Installing NixOS with ZFS mirrored boot
Table of Contents
- Overview
- Preparing the installation medium
- Preparing Disks
- Configuring NixOS
- Installing NixOS
- Troubleshooting
- Conclusion
- Acknowledgements
// TODO: add PlantUML diagrams
Overview
In this post, we're going to set up a ZFS mirrored boot system with full-disk encryption that is unlockable remotely.
Preparing the installation medium
This step may vary depending on what system you're going to install NixOS into.
This post assumes that you're installing this on a normal server, with a minimal NixOS image.
The community-maintained NixOS wiki contains guides to install NixOS to devices in other conditions, such as a server with only remote access.
You will need a USB stick before proceeding to the next step.
First, download the latest NixOS image, and flash it:
$ curl -L https://channels.nixos.org/nixos-unstable/latest-nixos-minimal-x86_64-linux.iso -O nixos.iso
$ dd if=./nixos.iso of=/dev/sdX bs=1M status=progress
If your target machine architecture is not x86_64
, replace it with your
desired architecture (e.g. i686
, aarch64
).
After the image has been successfully flashed into your installation medium, unplug it and boot using the medium on the target machine.
Preparing Disks
We'll start by defining variables pointing to each disk by ID.
According to the Archlinux.org Wiki, If you create zpools using device names
(e.g. /dev/sda
), ZFS might not be able to detect zpools intermittently on
boot.
You can grab the ID via ls -lh /dev/disk/by-id/
.
DISK1=/dev/disk/by-id/ata-VENDOR-ID-OF-THE-FIRST-DRIVE
DISK2=/dev/disk/by-id/ata-VENDOR-ID-OF-THE-SECOND-DRIVE
Partitioning
Then we'll partition our disks.

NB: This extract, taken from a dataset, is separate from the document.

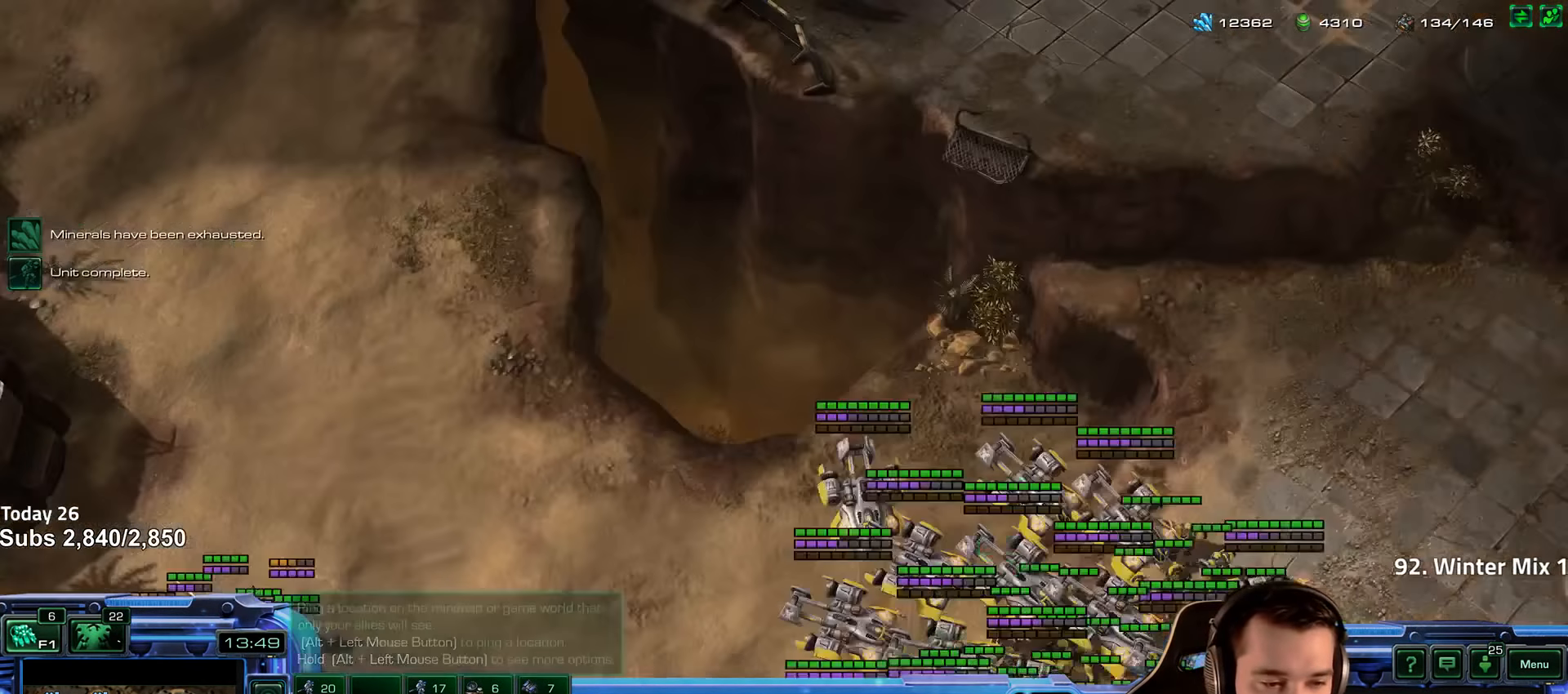
{"keys": [], "events": []}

Since this is a mirrored setup, we'll have to do the exactly same operation twice. Fortunately, bash function come into rescue.
The partition structure is the following:
1GiB Boot | ~Remaining ZFS
partition() {
sgdisk --zap-all "$1"
sgdisk -n 1:0:+1GiB -t 1:EF00 -c 1:boot "$1"
# Swap is omitted.
sgdisk -n 2:0:0 -t 2:BF01 -c 2:zfs "$1"
sgdisk --print "$1"
}
partition $DISK1
partition $DISK2
Creating vfat filesystem for boot
Boot partitions should be formatted with 'vfat', in order for it to mount and function without issues.
mkfs.vfat $DISK1-part1
mkfs.vfat $DISK2-part1
Configuring ZFS pool
This dataset structure is based on Erase your darlings.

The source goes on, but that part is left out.